[Provided entries]

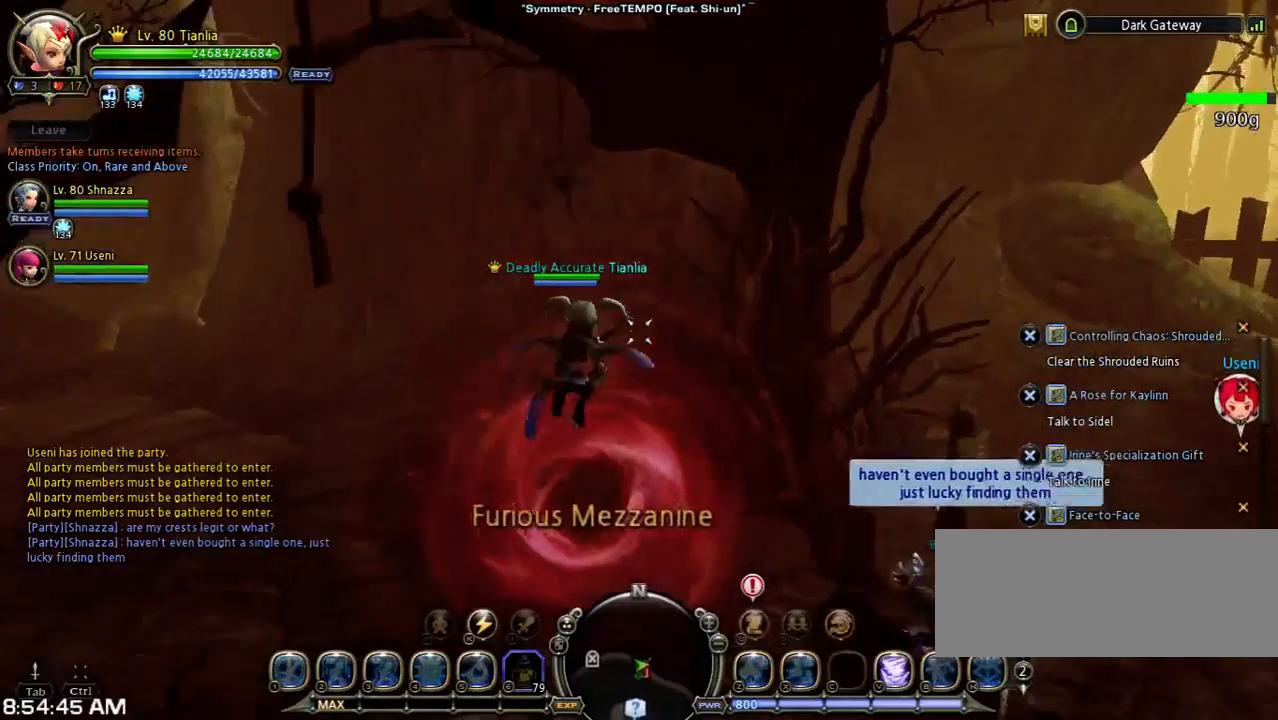
{"keys": [], "events": []}
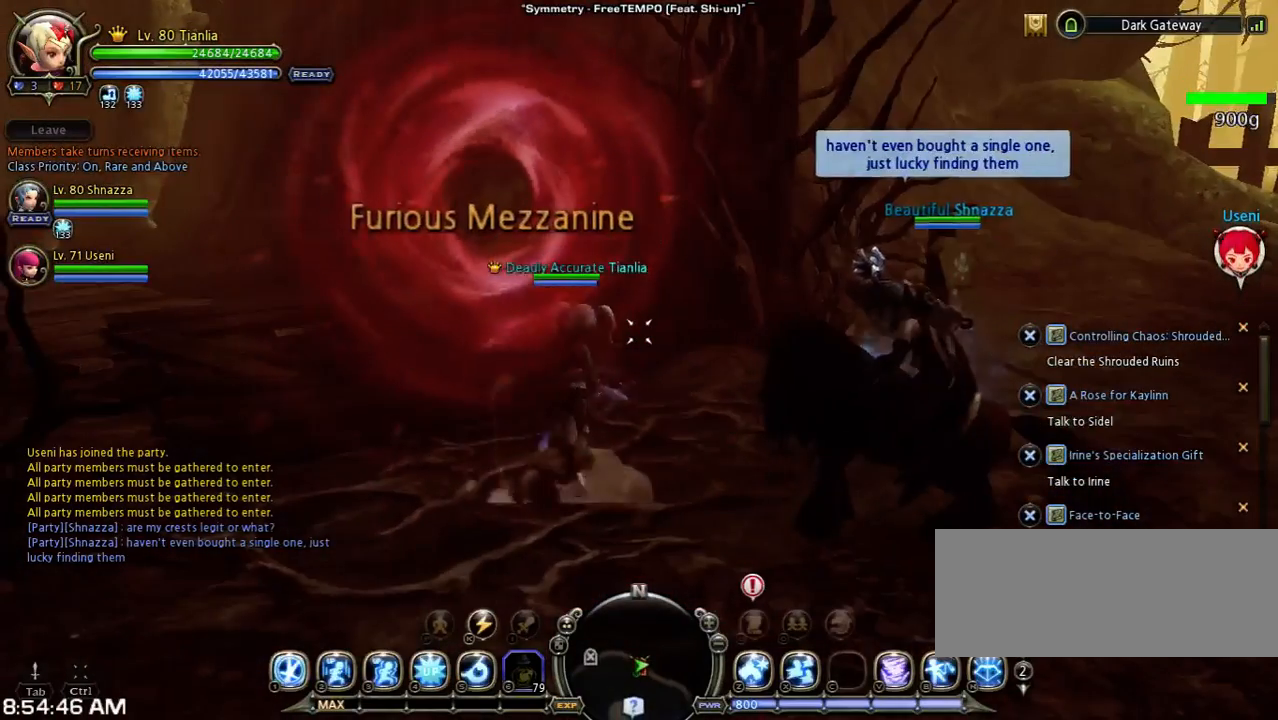
{"keys": ["s"], "events": [[67, "s", "down"]]}
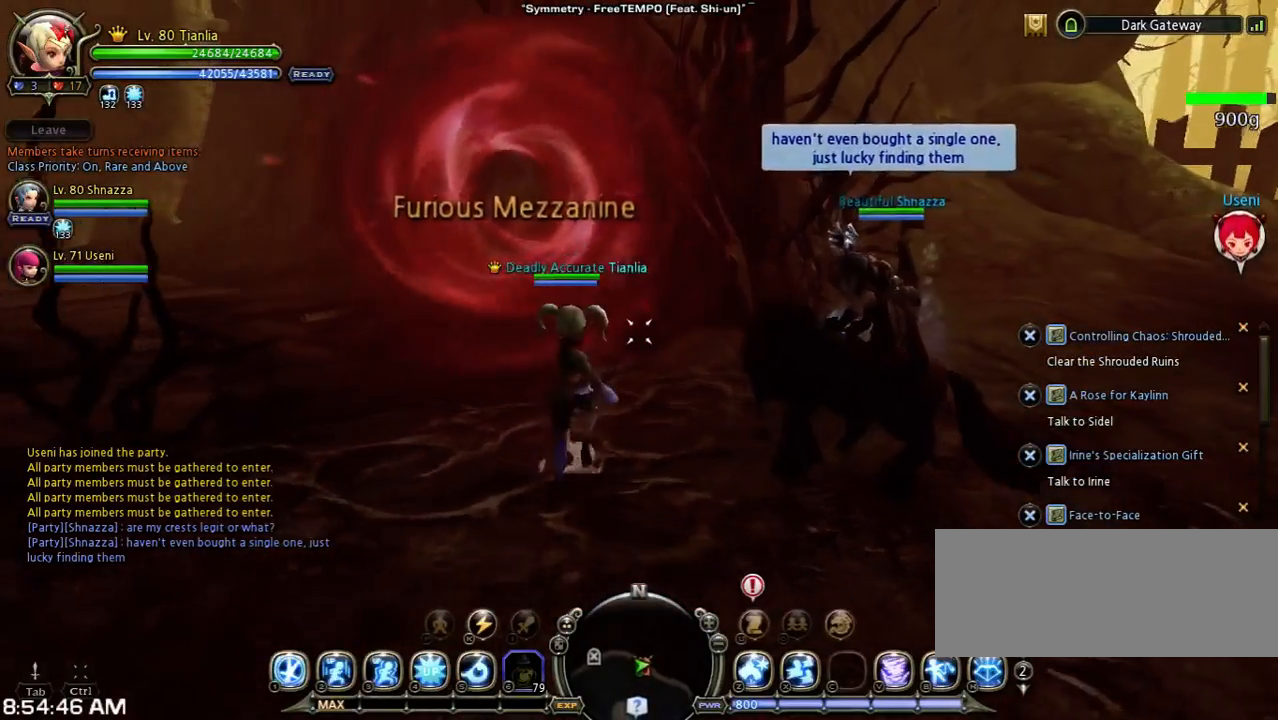
{"keys": ["s"], "events": [[100, "space", "down"], [367, "space", "up"]]}
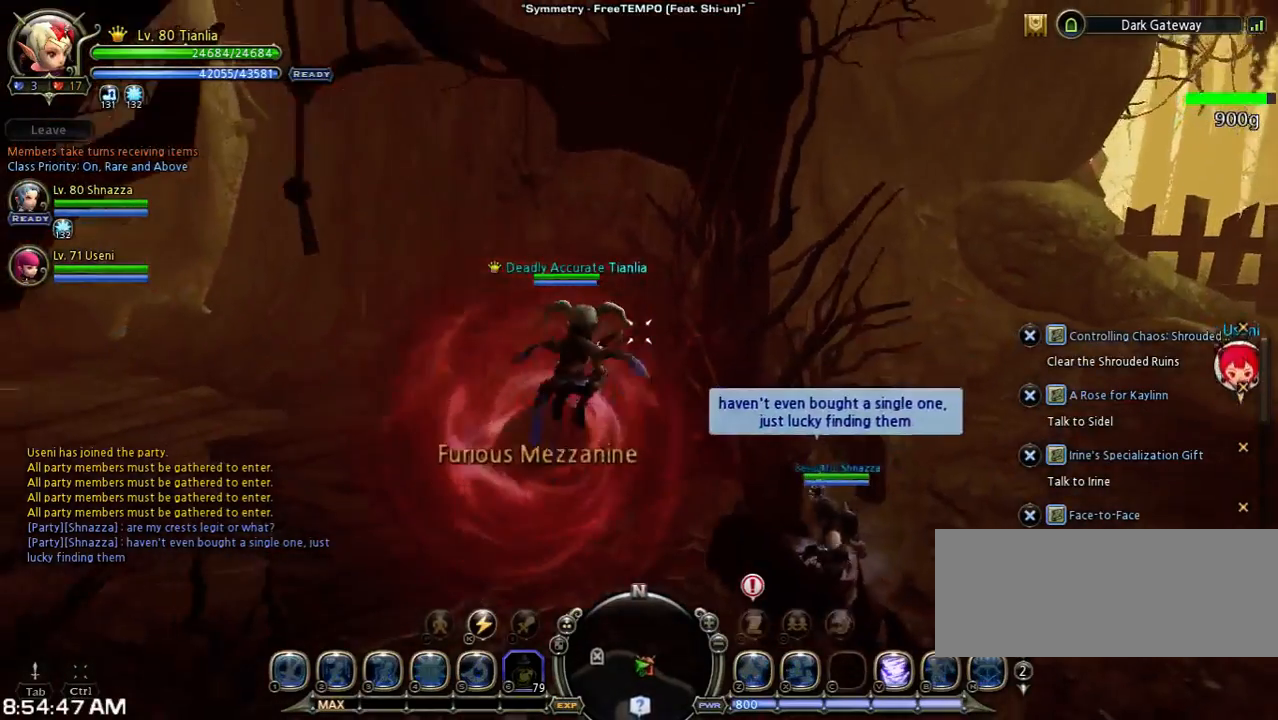
{"keys": ["d", "s"], "events": [[400, "d", "down"]]}
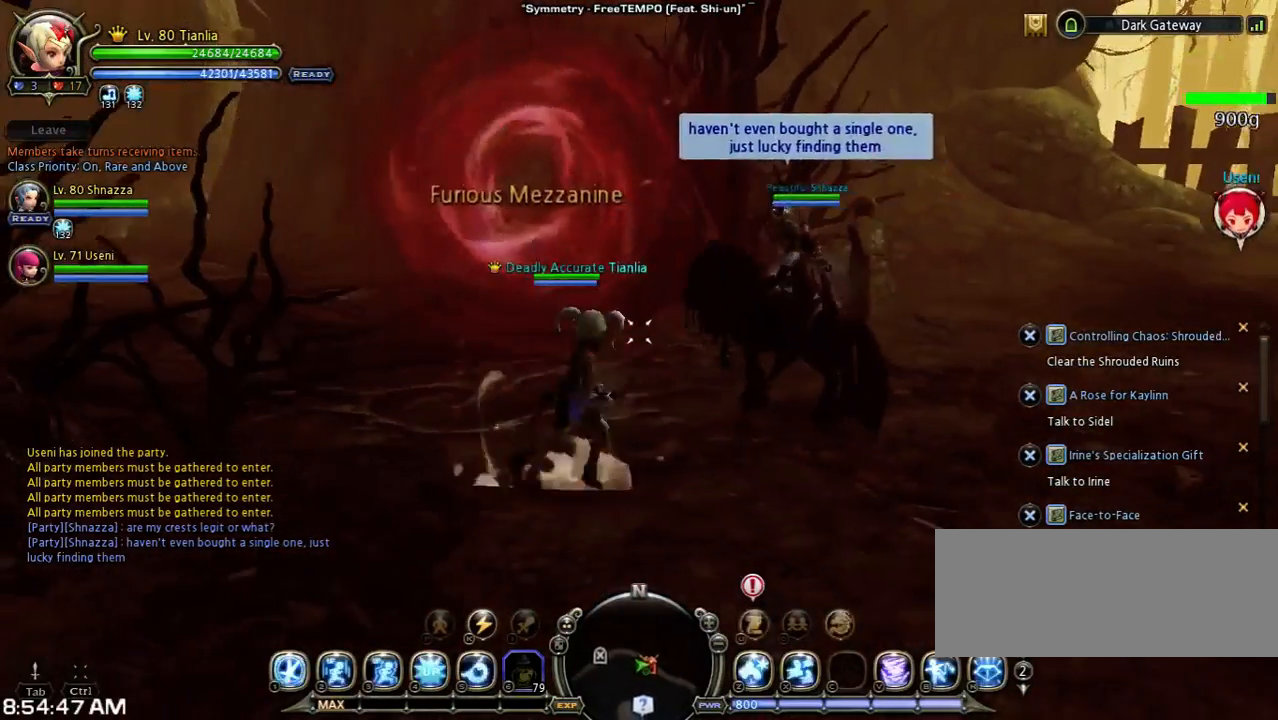
{"keys": [], "events": [[33, "space", "down"], [300, "d", "up"], [300, "space", "up"], [367, "s", "up"]]}
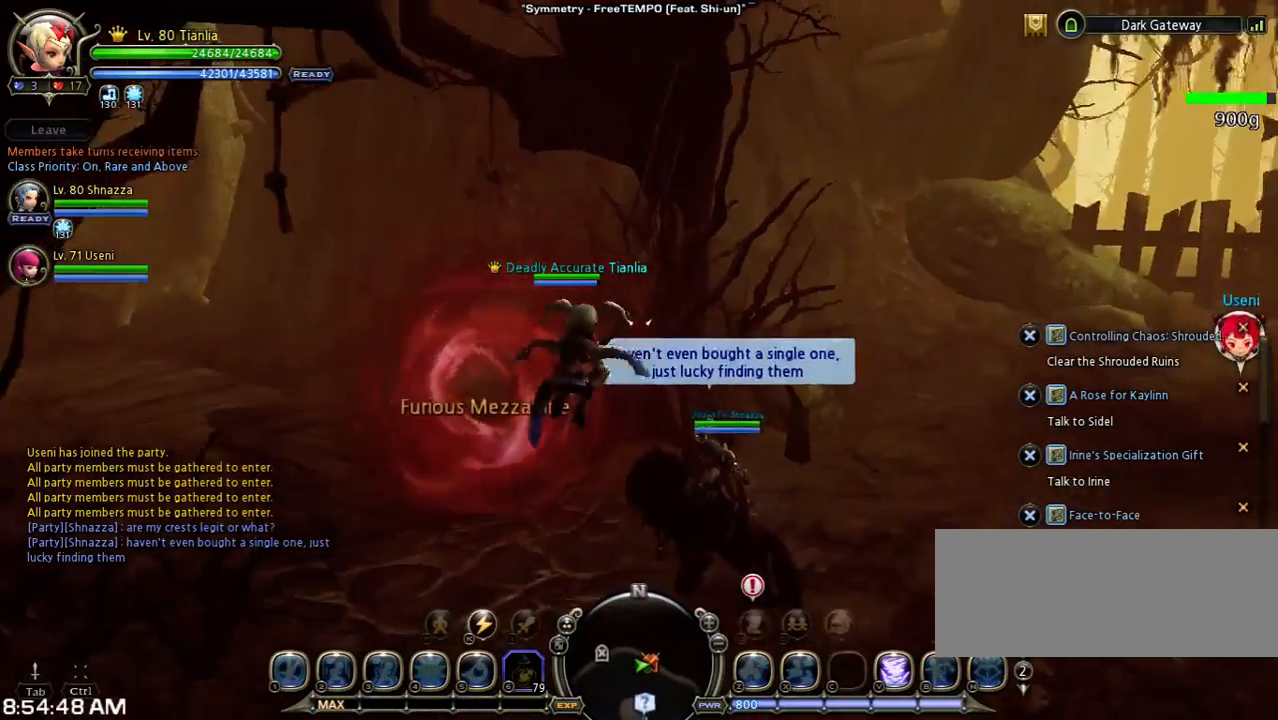
{"keys": [], "events": []}
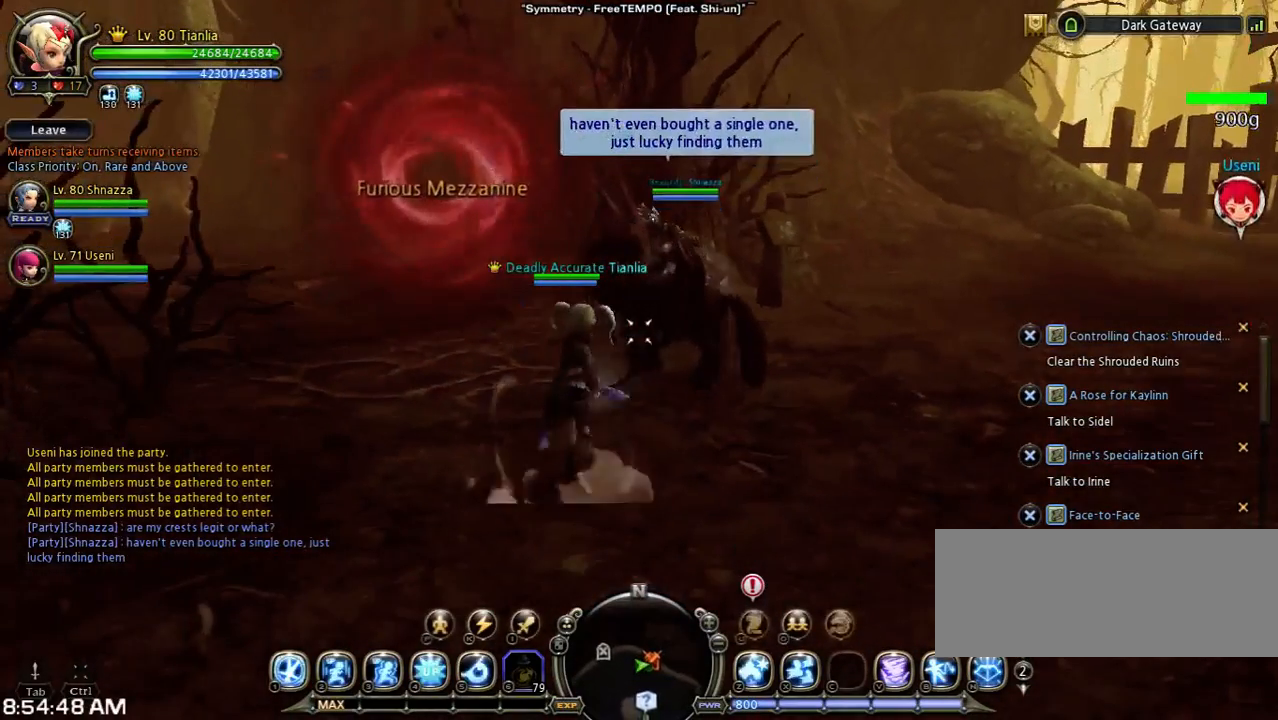
{"keys": [], "events": []}
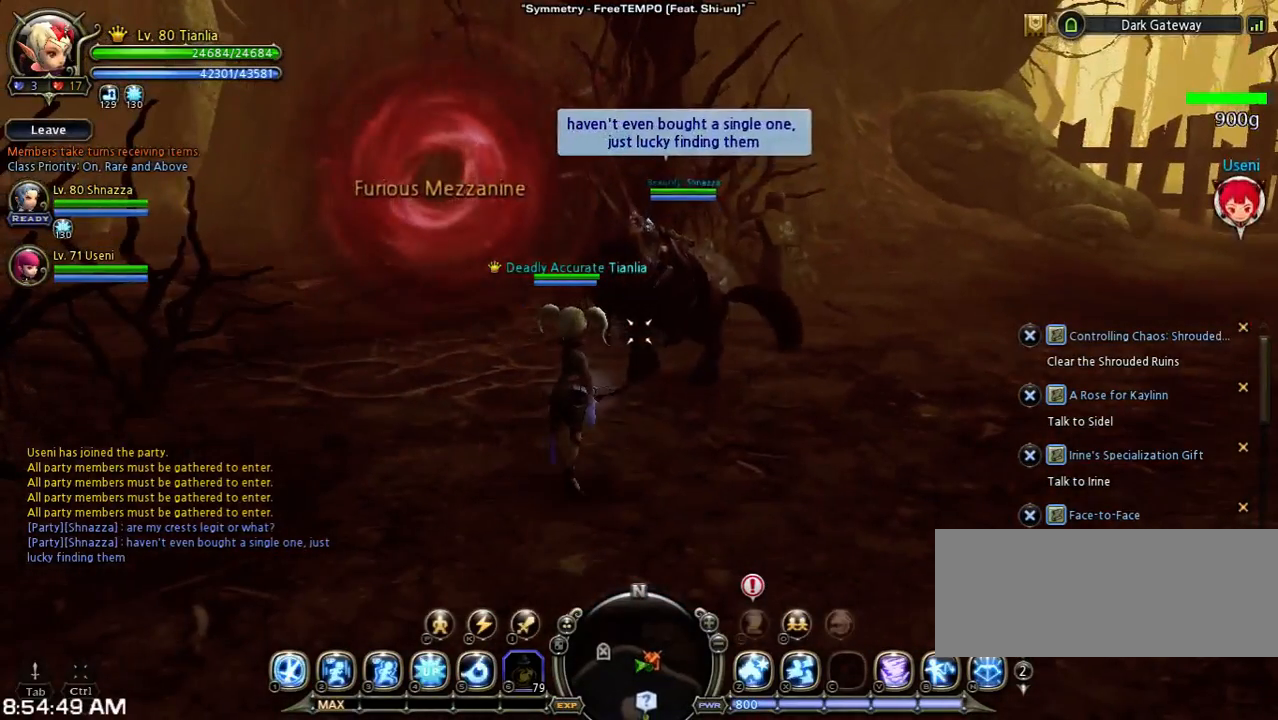
{"keys": [], "events": [[267, "w", "down"], [300, "d", "down"], [433, "d", "up"], [433, "w", "up"]]}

[/Provided entries]

Exercise goal: Find every line above where the word "space" occurs, and copy that line.

Reply to the exercise:
{"keys": ["s"], "events": [[100, "space", "down"], [367, "space", "up"]]}
{"keys": [], "events": [[33, "space", "down"], [300, "d", "up"], [300, "space", "up"], [367, "s", "up"]]}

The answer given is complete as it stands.